Scientists are building a sensor network to detect the trends in the water chemistry of Lake Huron, one of the five Great Lakes of North America. Researchers hope the data from the Lake Huron project would add to scientific information on the subject.
Key points
- It is the first step towards developing a system that would be capable of measuring the carbon dioxide and pH levels of the Great Lakes over several years.
- Oceans are becoming more acidic as they absorb carbon dioxide that human activity pumps into the atmosphere — the primary cause of climate change.
- Acidification endangers coral reefs and other marine life.
- Studies based on computer models suggest the same thing may be happening in big freshwater systems.
- Recently, it has been observed that by 2100, even the Great Lakes — Superior, Michigan, Huron, Erie, and Ontario — might approach acidity at around the same rate as the oceans.
The Great Lakes
- The Great Lakes, five interconnected bodies of water straddling the US-Canada border that drain into the Gulf of St Lawrence in the North Atlantic through the St Lawrence River, are the largest group of freshwater lakes in the world.
- The US-Canada border passes through Lakes Superior, Huron, Erie, and Ontario; Lake Michigan lies entirely in the US.
- Lakes Michigan and Huron are sometimes considered as a single water body; taken together, they are the world’s largest freshwater lake by surface area.

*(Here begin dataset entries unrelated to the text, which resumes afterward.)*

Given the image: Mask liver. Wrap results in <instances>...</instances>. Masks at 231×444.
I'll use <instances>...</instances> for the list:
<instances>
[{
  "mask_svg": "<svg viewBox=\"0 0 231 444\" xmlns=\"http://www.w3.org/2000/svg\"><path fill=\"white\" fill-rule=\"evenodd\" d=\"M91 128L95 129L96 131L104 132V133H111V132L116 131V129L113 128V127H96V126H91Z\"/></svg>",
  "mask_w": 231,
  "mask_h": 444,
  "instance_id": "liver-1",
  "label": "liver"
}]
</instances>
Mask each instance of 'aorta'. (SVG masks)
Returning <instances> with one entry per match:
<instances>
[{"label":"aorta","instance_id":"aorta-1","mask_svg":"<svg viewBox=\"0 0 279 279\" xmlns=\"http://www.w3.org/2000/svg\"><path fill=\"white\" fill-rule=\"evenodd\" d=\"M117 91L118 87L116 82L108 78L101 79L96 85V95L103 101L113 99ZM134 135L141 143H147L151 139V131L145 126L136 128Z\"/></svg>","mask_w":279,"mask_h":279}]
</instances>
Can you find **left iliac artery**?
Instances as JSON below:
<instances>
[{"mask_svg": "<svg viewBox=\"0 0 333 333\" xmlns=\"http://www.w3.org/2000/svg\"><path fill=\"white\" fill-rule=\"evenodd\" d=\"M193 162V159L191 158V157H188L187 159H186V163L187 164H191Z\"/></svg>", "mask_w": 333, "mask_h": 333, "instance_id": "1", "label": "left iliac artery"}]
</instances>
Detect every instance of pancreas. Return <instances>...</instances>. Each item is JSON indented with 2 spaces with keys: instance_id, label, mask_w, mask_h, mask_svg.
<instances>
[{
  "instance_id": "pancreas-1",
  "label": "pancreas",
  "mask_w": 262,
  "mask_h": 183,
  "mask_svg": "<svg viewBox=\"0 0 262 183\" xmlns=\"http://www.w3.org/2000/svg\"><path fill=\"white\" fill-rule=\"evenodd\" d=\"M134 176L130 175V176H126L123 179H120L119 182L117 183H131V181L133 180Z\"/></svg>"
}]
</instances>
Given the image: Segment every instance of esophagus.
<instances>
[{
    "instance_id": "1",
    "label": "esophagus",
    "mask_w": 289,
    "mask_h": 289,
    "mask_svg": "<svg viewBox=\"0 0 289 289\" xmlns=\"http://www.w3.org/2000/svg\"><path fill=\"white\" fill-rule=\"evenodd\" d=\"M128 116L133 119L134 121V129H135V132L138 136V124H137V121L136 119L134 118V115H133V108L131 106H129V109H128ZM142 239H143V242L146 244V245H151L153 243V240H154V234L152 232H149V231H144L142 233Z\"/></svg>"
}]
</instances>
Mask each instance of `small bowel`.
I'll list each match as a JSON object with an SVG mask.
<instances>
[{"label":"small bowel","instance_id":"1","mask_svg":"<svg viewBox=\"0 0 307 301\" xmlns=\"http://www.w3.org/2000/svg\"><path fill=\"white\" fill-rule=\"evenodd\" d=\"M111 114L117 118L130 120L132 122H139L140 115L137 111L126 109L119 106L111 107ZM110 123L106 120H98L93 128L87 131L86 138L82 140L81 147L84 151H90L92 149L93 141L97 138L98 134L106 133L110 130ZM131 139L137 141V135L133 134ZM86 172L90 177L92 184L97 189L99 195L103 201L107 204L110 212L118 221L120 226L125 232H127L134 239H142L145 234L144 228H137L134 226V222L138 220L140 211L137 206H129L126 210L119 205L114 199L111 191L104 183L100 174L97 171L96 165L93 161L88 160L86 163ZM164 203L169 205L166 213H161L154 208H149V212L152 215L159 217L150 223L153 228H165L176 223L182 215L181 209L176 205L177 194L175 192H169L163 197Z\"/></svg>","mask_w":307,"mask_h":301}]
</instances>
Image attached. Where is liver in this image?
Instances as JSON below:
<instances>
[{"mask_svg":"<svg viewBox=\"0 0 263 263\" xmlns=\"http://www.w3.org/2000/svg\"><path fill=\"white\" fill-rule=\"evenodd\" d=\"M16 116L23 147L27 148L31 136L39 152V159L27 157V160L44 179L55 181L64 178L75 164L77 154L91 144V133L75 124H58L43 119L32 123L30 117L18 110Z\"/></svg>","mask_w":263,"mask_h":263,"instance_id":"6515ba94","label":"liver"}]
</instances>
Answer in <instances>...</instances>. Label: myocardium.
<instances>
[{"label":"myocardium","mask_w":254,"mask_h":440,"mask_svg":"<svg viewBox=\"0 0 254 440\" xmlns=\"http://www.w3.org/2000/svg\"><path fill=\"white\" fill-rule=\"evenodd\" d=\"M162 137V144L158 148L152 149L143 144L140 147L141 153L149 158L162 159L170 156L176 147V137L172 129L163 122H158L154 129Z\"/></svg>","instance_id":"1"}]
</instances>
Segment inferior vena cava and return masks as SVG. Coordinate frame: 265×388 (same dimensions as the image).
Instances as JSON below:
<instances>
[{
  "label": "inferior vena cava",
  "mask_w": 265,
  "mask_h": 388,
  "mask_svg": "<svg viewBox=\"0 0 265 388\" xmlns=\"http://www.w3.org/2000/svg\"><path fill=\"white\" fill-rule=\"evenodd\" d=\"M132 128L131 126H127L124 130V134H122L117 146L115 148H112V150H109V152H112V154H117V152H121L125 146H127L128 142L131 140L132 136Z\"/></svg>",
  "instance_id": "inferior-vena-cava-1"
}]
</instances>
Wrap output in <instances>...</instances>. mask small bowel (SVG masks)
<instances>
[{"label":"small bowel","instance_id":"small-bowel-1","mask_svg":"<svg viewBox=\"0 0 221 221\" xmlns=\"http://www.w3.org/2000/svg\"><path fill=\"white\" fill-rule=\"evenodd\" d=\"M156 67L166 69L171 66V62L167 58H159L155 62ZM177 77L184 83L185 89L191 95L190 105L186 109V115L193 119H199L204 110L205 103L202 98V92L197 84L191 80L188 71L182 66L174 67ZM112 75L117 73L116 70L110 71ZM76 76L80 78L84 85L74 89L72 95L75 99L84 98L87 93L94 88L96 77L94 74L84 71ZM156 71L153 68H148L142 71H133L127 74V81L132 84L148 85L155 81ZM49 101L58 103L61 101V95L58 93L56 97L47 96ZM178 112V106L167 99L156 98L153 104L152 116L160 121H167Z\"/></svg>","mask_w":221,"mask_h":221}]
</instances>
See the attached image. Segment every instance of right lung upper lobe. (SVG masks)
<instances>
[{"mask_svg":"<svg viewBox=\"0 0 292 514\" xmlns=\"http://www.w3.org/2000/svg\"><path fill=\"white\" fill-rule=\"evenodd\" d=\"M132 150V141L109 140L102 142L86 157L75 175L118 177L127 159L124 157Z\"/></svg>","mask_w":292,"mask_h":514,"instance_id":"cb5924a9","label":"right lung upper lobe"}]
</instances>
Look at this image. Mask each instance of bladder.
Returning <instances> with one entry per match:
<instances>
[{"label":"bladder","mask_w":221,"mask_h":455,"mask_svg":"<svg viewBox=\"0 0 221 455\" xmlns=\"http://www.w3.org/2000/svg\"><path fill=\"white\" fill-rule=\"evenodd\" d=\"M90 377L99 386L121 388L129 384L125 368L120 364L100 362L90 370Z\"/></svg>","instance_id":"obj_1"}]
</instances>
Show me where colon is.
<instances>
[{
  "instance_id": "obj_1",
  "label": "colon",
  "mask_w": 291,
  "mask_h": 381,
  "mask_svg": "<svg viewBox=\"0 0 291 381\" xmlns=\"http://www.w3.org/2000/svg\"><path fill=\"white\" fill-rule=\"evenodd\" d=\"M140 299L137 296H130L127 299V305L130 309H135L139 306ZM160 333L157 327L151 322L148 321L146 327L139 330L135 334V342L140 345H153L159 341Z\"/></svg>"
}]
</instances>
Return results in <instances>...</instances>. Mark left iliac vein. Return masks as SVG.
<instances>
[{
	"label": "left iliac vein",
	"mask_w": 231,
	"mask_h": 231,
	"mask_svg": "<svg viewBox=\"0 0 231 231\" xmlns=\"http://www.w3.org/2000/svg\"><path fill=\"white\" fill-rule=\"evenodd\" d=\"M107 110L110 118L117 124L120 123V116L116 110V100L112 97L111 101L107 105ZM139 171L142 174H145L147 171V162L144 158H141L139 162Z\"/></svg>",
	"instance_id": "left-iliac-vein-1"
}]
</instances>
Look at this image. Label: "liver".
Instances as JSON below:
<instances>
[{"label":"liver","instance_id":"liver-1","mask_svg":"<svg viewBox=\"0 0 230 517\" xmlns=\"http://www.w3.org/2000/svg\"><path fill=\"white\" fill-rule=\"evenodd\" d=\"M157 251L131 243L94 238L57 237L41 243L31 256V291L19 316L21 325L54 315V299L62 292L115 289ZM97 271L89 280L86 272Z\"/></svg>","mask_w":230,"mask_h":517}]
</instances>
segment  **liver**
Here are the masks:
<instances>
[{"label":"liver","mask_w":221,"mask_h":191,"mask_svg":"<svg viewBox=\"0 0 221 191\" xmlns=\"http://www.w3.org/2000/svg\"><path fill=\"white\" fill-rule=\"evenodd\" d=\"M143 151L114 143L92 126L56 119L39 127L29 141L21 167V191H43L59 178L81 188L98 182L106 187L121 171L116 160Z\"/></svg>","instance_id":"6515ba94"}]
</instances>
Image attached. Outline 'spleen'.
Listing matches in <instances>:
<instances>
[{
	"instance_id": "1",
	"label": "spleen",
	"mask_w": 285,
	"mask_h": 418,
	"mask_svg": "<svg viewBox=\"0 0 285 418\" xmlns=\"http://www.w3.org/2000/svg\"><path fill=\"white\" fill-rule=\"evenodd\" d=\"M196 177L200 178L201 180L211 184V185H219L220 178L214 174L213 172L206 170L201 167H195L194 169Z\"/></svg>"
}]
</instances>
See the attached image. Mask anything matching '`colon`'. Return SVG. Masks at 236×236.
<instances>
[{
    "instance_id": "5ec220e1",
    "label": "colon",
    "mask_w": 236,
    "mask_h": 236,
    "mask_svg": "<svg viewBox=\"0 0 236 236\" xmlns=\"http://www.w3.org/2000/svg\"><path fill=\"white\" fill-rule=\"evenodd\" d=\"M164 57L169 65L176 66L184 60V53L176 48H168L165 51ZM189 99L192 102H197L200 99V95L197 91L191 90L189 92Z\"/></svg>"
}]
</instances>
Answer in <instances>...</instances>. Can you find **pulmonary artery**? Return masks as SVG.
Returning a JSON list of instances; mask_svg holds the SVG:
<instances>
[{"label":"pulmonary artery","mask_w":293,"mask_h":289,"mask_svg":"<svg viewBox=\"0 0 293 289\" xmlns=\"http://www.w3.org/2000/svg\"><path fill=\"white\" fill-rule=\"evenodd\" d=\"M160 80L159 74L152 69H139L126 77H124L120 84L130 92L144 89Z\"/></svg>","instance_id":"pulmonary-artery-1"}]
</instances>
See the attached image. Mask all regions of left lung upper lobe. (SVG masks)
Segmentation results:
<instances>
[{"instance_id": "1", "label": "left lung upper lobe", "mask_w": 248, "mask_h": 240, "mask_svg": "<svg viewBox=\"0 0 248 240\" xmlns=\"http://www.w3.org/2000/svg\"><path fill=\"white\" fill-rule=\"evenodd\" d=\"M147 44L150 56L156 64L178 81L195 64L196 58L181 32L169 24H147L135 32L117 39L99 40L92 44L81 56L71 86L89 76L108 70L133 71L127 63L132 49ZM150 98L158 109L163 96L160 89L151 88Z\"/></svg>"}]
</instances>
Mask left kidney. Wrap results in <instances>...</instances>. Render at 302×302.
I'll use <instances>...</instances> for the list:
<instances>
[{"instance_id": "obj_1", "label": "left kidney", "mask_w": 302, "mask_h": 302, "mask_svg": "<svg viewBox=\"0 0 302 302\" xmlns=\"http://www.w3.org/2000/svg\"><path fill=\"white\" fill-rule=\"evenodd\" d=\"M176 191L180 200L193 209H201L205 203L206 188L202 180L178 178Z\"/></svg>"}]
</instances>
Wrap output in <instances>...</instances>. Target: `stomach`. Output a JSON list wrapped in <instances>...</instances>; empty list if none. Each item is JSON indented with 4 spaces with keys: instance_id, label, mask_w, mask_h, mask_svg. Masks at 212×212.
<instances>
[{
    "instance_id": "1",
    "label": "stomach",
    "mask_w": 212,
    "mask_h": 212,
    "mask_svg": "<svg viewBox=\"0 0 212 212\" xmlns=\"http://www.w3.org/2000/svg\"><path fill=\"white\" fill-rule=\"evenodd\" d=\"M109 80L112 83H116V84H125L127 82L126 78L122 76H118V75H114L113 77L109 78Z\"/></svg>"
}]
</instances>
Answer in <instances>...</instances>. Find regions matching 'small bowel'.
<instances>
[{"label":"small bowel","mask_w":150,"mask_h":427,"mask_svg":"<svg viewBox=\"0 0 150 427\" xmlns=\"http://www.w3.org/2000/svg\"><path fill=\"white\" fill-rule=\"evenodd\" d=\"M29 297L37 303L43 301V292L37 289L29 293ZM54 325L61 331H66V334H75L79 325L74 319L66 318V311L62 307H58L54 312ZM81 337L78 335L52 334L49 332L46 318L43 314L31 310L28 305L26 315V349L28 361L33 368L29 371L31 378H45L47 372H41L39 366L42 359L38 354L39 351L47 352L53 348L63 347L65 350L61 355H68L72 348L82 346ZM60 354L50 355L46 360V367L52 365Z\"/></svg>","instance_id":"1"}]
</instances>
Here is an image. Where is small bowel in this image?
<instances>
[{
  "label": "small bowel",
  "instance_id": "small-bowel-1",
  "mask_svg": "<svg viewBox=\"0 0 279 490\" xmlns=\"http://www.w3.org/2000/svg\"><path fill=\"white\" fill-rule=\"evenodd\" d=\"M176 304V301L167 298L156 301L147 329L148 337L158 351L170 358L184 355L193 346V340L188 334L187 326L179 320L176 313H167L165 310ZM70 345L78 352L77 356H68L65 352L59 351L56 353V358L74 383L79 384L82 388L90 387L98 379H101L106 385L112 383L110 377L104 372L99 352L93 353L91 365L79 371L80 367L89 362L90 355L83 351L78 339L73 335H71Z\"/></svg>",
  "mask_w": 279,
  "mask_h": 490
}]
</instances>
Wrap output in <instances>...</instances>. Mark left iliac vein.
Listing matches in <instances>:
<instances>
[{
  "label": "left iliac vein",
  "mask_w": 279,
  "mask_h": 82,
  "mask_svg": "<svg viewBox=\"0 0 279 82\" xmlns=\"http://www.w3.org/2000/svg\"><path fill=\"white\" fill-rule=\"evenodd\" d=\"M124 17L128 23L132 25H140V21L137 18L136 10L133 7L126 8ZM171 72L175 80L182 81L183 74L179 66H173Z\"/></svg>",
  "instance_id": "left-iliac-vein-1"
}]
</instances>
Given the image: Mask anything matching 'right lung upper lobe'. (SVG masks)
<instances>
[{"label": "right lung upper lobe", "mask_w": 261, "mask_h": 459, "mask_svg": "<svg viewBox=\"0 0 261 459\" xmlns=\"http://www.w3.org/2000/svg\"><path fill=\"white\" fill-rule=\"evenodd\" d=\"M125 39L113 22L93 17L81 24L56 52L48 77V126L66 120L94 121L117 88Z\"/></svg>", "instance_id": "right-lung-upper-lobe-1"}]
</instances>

By itself, Lake Huron is the world’s third largest freshwater lake, after Lake Superior and Lake Victoria.
Ocean Acidification and impacts
- Prior to the Industrial Revolution of the 18th to 19th centuries, the ocean’s average pH was about 8.2. Today, the ocean’s average pH is 8.1. This means that the ocean today is about 30 per cent more acidic than in pre-industrial times.
- By 2100, the pH of the ocean could decrease to about 7.8, making the ocean 150 percent more acidic and affecting half of all marine life, according to the Intergovernmental Panel on Climate Change (IPCC) Sixth Assessment Report.
- Ocean acidification is already impacting many ocean species, especially organisms like oysters and corals that make hard shells and skeletons by combining calcium and carbonate from seawater.
- However, as ocean acidification increases, available carbonate ions (CO32-) bond with excess hydrogen, resulting in fewer carbonate ions available for calcifying organisms to build and maintain their shells, skeletons, and other calcium carbonate structures. If the pH gets too low, shells and skeletons can even begin to dissolve.
- Changes in ocean chemistry can affect the behavior of non-calcifying organisms as well. The ability of some fish, like clownfish, to detect predators is decreased in more acidic waters.
- While some species will be harmed by ocean acidification, algae and seagrasses may benefit from higher CO2 conditions in the ocean, as they require CO2 for photosynthesis just like plants on land. There are some ongoing studies examining if growing seaweed can help slow ocean acidification.
(Sources: Indian Express and NOAA)